### SOURCE INFORMATION ###
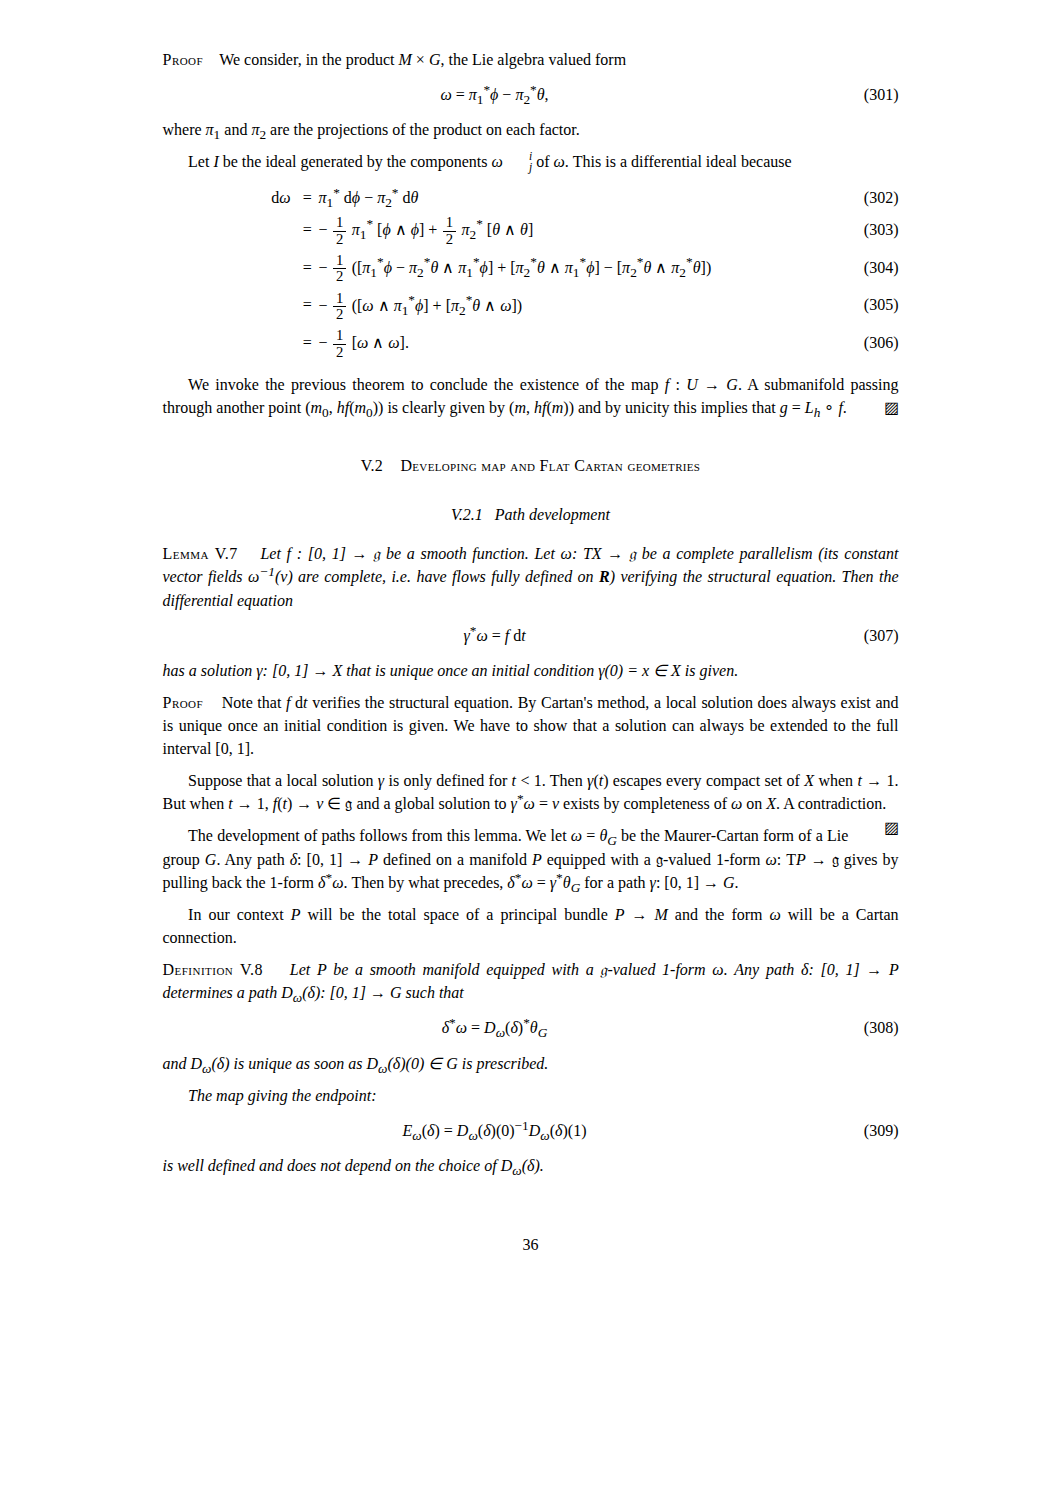Proof We consider, in the product M × G, the Lie algebra valued form
ω = π1*ϕ − π2*θ,
(301)
where π1 and π2 are the projections of the product on each factor.
Let I be the ideal generated by the components ωij of ω. This is a differential ideal because
| d ω | = | π 1 * d ϕ − π 2 * d θ | (302) |
| | = | − 1 2 π 1 * [ ϕ ∧ ϕ ] + 1 2 π 2 * [ θ ∧ θ ] | (303) |
| | = | − 1 2 ([ π 1 * ϕ − π 2 * θ ∧ π 1 * ϕ ] + [ π 2 * θ ∧ π 1 * ϕ ] − [ π 2 * θ ∧ π 2 * θ ]) | (304) |
| | = | − 1 2 ([ ω ∧ π 1 * ϕ ] + [ π 2 * θ ∧ ω ]) | (305) |
| | = | − 1 2 [ ω ∧ ω ]. | (306) |
We invoke the previous theorem to conclude the existence of the map f : U → G. A submanifold passing through another point (m0, hf(m0)) is clearly given by (m, hf(m)) and by unicity this implies that g = Lh ∘ f. ▨
V.2 Developing map and Flat Cartan geometries
V.2.1 Path development
Lemma V.7 Let f : [0, 1] → 𝔤 be a smooth function. Let ω: TX → 𝔤 be a complete parallelism (its constant vector fields ω−1(v) are complete, i.e. have flows fully defined on R) verifying the structural equation. Then the differential equation
γ*ω = f dt
(307)
has a solution γ: [0, 1] → X that is unique once an initial condition γ(0) = x ∈ X is given.
Proof Note that f dt verifies the structural equation. By Cartan's method, a local solution does always exist and is unique once an initial condition is given. We have to show that a solution can always be extended to the full interval [0, 1].
Suppose that a local solution γ is only defined for t < 1. Then γ(t) escapes every compact set of X when t → 1. But when t → 1, f(t) → v ∈ 𝔤 and a global solution to γ*ω = v exists by completeness of ω on X. A contradiction. ▨
The development of paths follows from this lemma. We let ω = θG be the Maurer-Cartan form of a Lie group G. Any path δ: [0, 1] → P defined on a manifold P equipped with a 𝔤-valued 1-form ω: TP → 𝔤 gives by pulling back the 1-form δ*ω. Then by what precedes, δ*ω = γ*θG for a path γ: [0, 1] → G.
In our context P will be the total space of a principal bundle P → M and the form ω will be a Cartan connection.
Definition V.8 Let P be a smooth manifold equipped with a 𝔤-valued 1-form ω. Any path δ: [0, 1] → P determines a path Dω(δ): [0, 1] → G such that
δ*ω = Dω(δ)*θG
(308)
and Dω(δ) is unique as soon as Dω(δ)(0) ∈ G is prescribed.
The map giving the endpoint:
Eω(δ) = Dω(δ)(0)−1Dω(δ)(1)
(309)
is well defined and does not depend on the choice of Dω(δ).
36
###
### WHAT YOU SHOULD DO:
The word "structural" is the filter: copy every line of the listing above that contains it.

### EXERCISE OUTPUT:
Lemma V.7 Let f : [0, 1] → 𝔤 be a smooth function. Let ω: TX → 𝔤 be a complete parallelism (its constant vector fields ω−1(v) are complete, i.e. have flows fully defined on R) verifying the structural equation. Then the differential equation
Proof Note that f dt verifies the structural equation. By Cartan's method, a local solution does always exist and is unique once an initial condition is given. We have to show that a solution can always be extended to the full interval [0, 1].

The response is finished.